I reigned three weeks longer before I stopped shrapnel, and it felt like the knobs of the Sultan’s bed going in.

War is no joke and somebody will get hurt yet. There is no fun like at a football match or a rowing race and I felt a blooming side dickier going on that charge than I felt that night in the Town Hall opposed to Dunkley when I thought I would be wiped off the map. M.C., Maryborough WBB Historical Society, Letters from the Front Line.

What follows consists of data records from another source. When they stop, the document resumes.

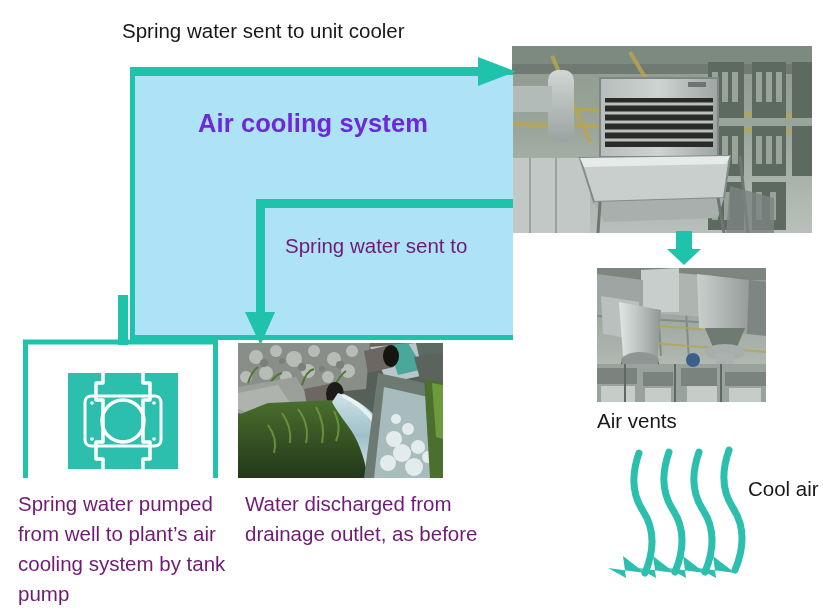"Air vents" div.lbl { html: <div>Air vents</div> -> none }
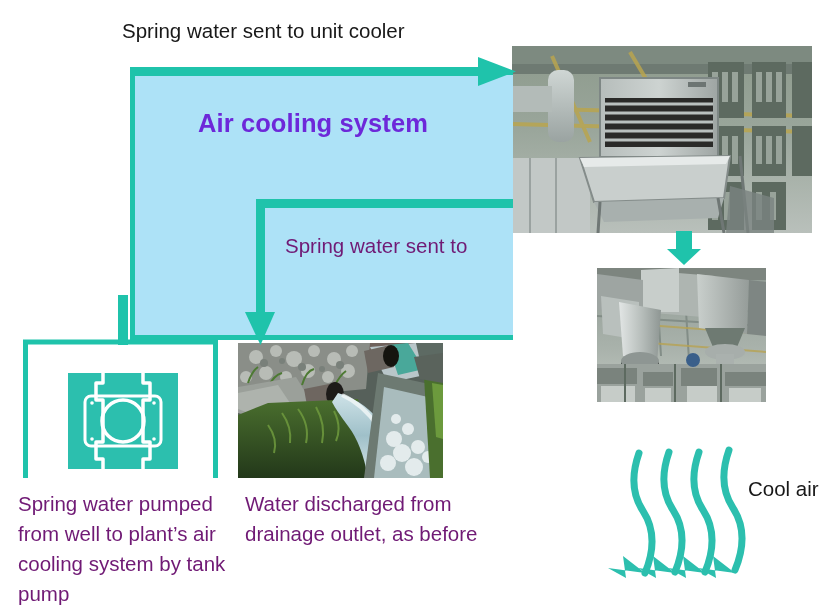"Cool air" #label-cool-air { top: 476px -> 502px }
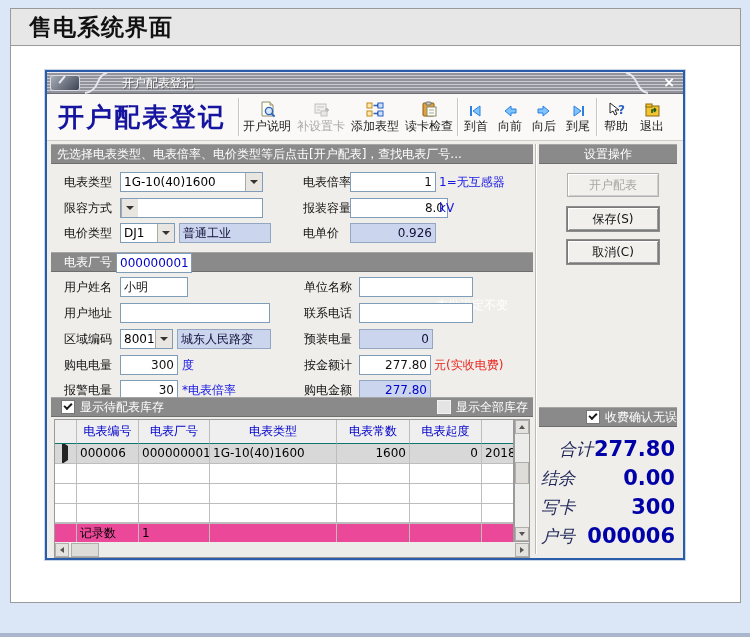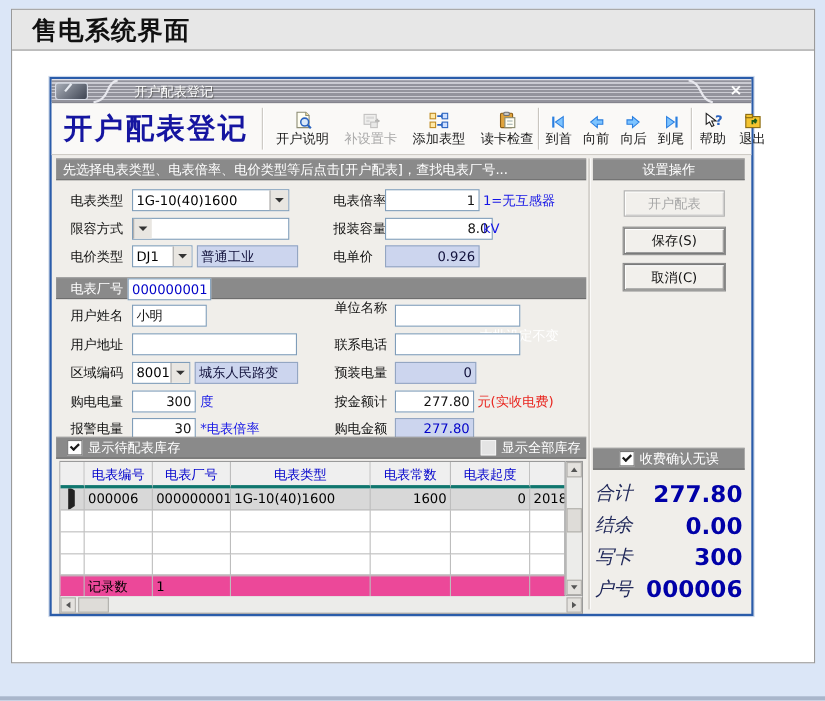"开户说明" .tbtn.w54 { margin-left: 8px -> none }
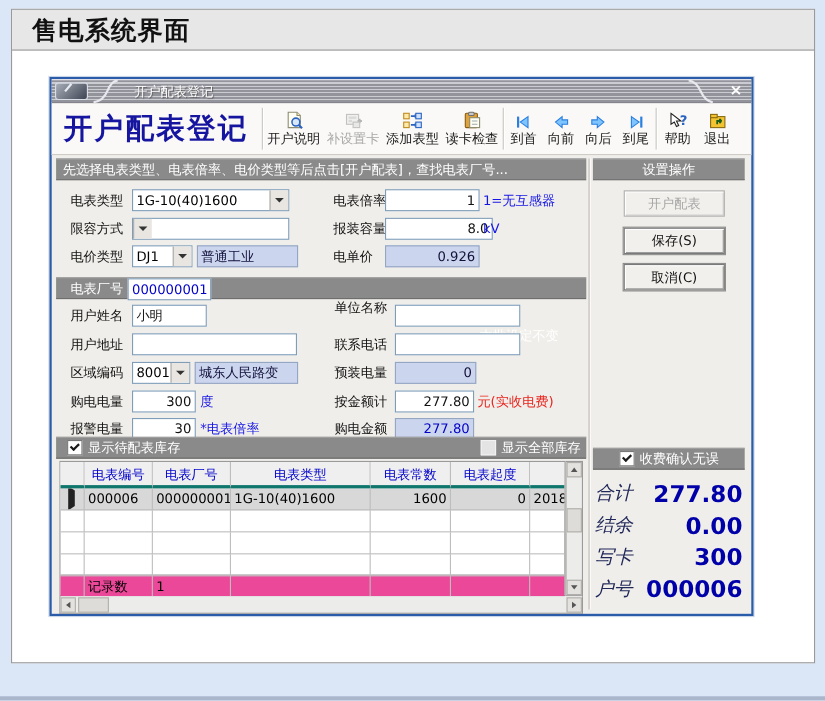"单位名称" div.lbl { top: 198px -> 205px }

Dvr Charles Hemming 07.06.15: The horse boats had to leave, for horses had to be put on land, for (they) get weak in the legs aboard ship for several weeks. At daybreak on the 12th of May left for Alexandria. We were away from Egypt for about six weeks and lived on bully beef and hardman’s biscuits – and they are hard. We are all used to anything now, sleep anywhere, and eat anything. We don’t bother to have a shelter over our heads. We are nearly black with the sun. The hospitals are full of the wounded here. It was an awful sight that met my eyes one day I visited a hospital to see a comrade but they all smile and say ‘How are things, boys?’ or ‘Have you a spare fag?’ I am so anxious to get back to the front again. I must say I would not have missed the First Expeditionary Force for the world, and if my turn comes to go under it does not worry me, for there are thousands of our boys who have gone before me. I would rather die fighting than remain in Australia and see our men come away. M.C., Maryborough WBB Historical Society, Letters from the Front Line.